The pilot ended in September 2019 and evaluated very positively – and, although this obviously wasn’t the initial intention, provided a good basis for running virtual services throughout the pandemic. As well as measuring patient satisfaction, the trust has started looking at clinical outcomes, and has set up a harm risk on the DATIX incident reporting system. “In order to assure clinical outcomes, we need to understand PROs (patient reported outcomes) that have good correlation and to have good systems for remote monitoring,” he says.
As well as measuring patient satisfaction, the trust has started looking at clinical outcomes, and has set up a harm risk on the DATIX incident reporting system
He advises others considering setting up similar services to get project support in place to make sure that appointment booking is linked to the electronic patient record, engaging with patients and staff throughout, and not making assumptions.
“Respond to what they’re telling you,” he says. “For instance, we have created patient information leaflets to help people prepare for their appointment, including a prompt to let us know if they don’t want a video/telephone/face-to-face appointment and would like to discuss a different option.
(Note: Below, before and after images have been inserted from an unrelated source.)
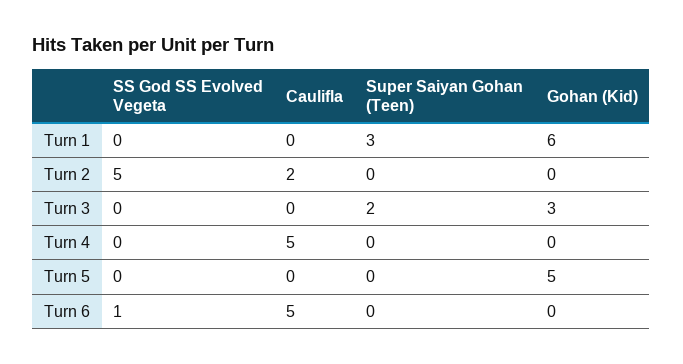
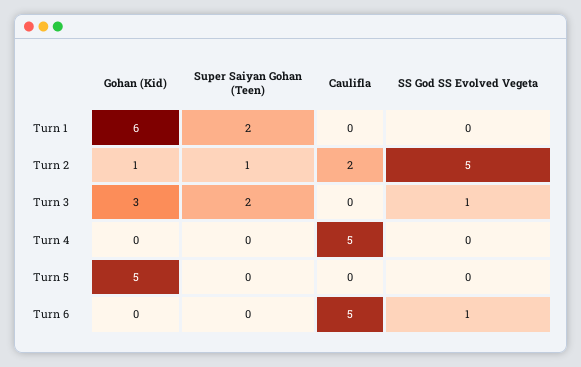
  {
    "SS God SS Evolved Vegeta": {
      "Turn 1": 0,
      "Turn 2": 5,
-     "Turn 3": 0,
+     "Turn 3": 1,
      "Turn 4": 0,
      "Turn 5": 0,
      "Turn 6": 1
    },
    "Caulifla": {
      "Turn 1": 0,
      "Turn 2": 2,
      "Turn 3": 0,
      "Turn 4": 5,
      "Turn 5": 0,
      "Turn 6": 5
    },
    "Super Saiyan Gohan (Teen)": {
-     "Turn 1": 3,
+     "Turn 1": 2,
-     "Turn 2": 0,
+     "Turn 2": 1,
      "Turn 3": 2,
      "Turn 4": 0,
      "Turn 5": 0,
      "Turn 6": 0
    },
    "Gohan (Kid)": {
      "Turn 1": 6,
-     "Turn 2": 0,
+     "Turn 2": 1,
      "Turn 3": 3,
      "Turn 4": 0,
      "Turn 5": 5,
      "Turn 6": 0
    }
  }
We have also set up video volunteers to support patients to feel more confident to use video.”
Talking to commissioners at an early stage to ensure it doesn’t have an impact on payment is also important – as is recognising that it cannot be a one-size-fits-all system.
“Each patient cohort and specialty will be different, so it really is important that clinicians feel empowered to explore this within their area and look at how video appointments are best used,” he says. “You need a holistic approach, not just one model to fix the problem.”